- Interactive map of Circleville
- Circleville Location within Texas Circleville Circleville (the United States)
- Coordinates: 30°38′15″N 97°26′8″W﻿ / ﻿30.63750°N 97.43556°W
- Country: United States
- State: Texas
- County: Williamson County
- Elevation: 545 ft (166 m)
- Postal code: 78736

= Circleville, Texas =

Circleville is an unincorporated community located along State Highway 95 in Williamson County, Texas, United States.

== History ==
The area where Circleville reside was first claimed by Texas Revolutionary War veterans William M. McFadin and Absalom James Jett via land certificates. McFadin, much like Jett and his family, never visited Williamson County. However, McFadin's son David Hutcheson McFadin, as well as McFadin's wife did. Somewhere before December 1846, David, alongside his wife and daughter, moved to Williamson County, residing on the bought track McFadin owned, in which legal disputes regarding the ownership rights of the track ensued until 1884. He would then build a home, cultivated land, continued to work in the stock business, and serve as the Circleville Christian Church's county commissioner for 12 years.

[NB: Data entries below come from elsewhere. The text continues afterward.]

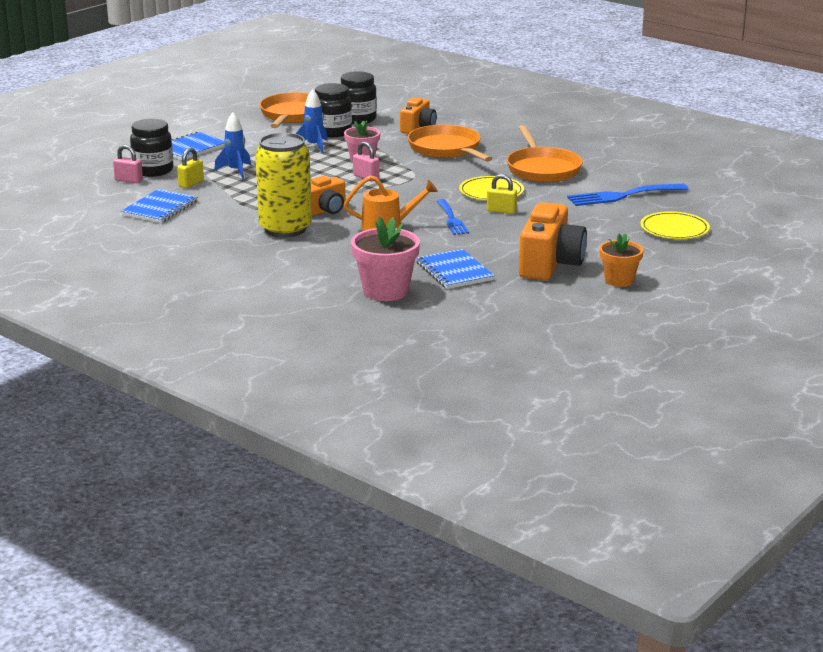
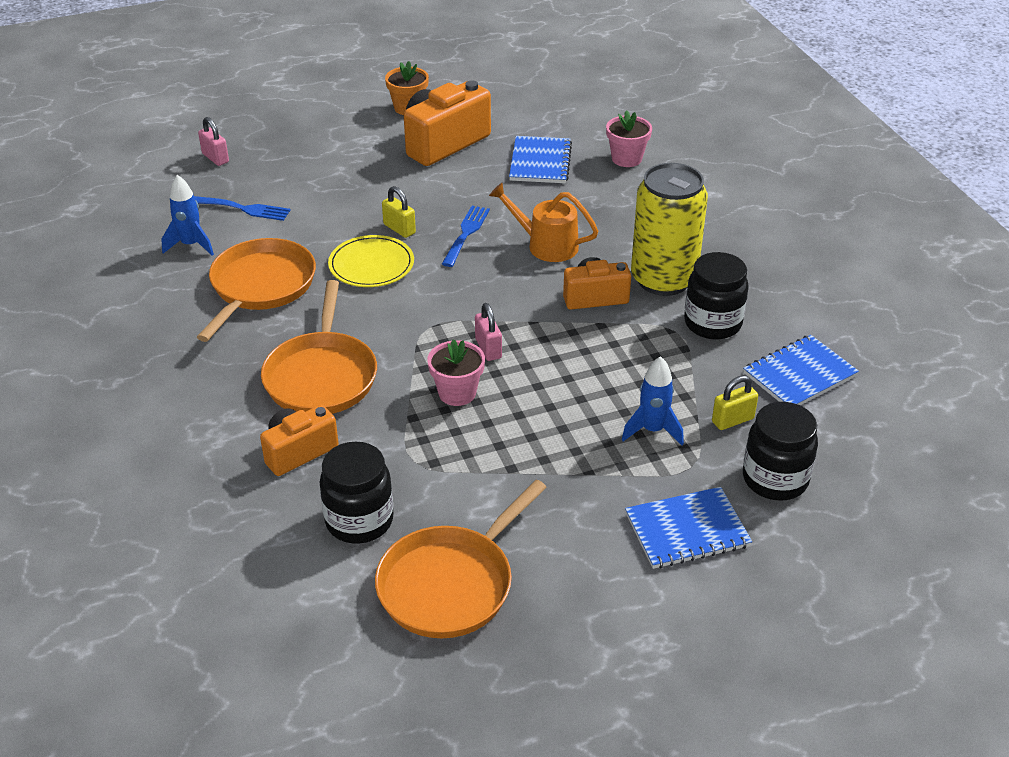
camera: 150 degrees left, 15 degrees up
pink padlock [113,145,143,183] -> pink padlock moved to [198,117,229,166]
blue rocket [296,89,327,153] -> blue rocket moved to [162,175,214,255]
black jar [315,83,352,137] -> black jar moved to [684,252,749,339]
pink flower pot [351,217,420,301] -> pink flower pot [606,110,652,167], size x0.65
blue fork [567,184,688,206] -> blue fork [194,196,291,221], size x0.66
yellow plate [640,211,710,239] -> none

Jett earned the first-class land certificate in 1838, in which he then used to survey his tract that encompasses 2,568 acres in Williamson County in 1847. He sold 1800 acres of that tract to an investor named Nathan Holbert, who in turn sold 1152 acres of the sold land to Joseph Eubank Jr. Joseph, alongside his two brothers James B Eubank and William White Eubank, then migrated with their respective families to Circleville in 1852.

In its early days, the community had a cotton gin, two general stores (opened 1867 and 1870), a gristmill called Star Mills (opened in 1857), a molasses or syrup press, tin and pewter shops, two blacksmithwheelwright shops (opened in 1858 and 1878), a carding factory, a freighting business, and a cattle auction market. Circleville gained its communal post office in 1857 with James as its postmaster. Homes and outbuildings in this year were built with semicircle shaped foundations, in which it became the subject of its community's name.

In January 1869, Joseph donated land for a school-cum-church. In 1890, David donated his land for the community cemetery to be established.

The Kansas, Texas and Missouri Railroad crosses through the community in the 1880s; most of them through the Jett headright track. Several train wrecks had occurred there due to a badly designed curve located on the south side of the San Gabriel River.

In the late 19th century, many businesses in Circleville moved to Granger and Taylor since their establishment due to being more prosperous.

In 1901, the trustees of Circleville bought an acre to establish a new school and church, in which it was then built in 1904 and was called the "Colored Christian Church". The Circleville Community School District bought more land for a new school located in north side of the San Gabriel River in 1921 and 1925. The school consolidated with the Jonah School District in 1950.

The communal post office closed in 1911, and by 1980, the community had a population of 50, and the community's remaining amenities includes a cemetery, cattle auction barn, two stores, and a tavern. In 1990, the population was 42 and remained that way until 2020.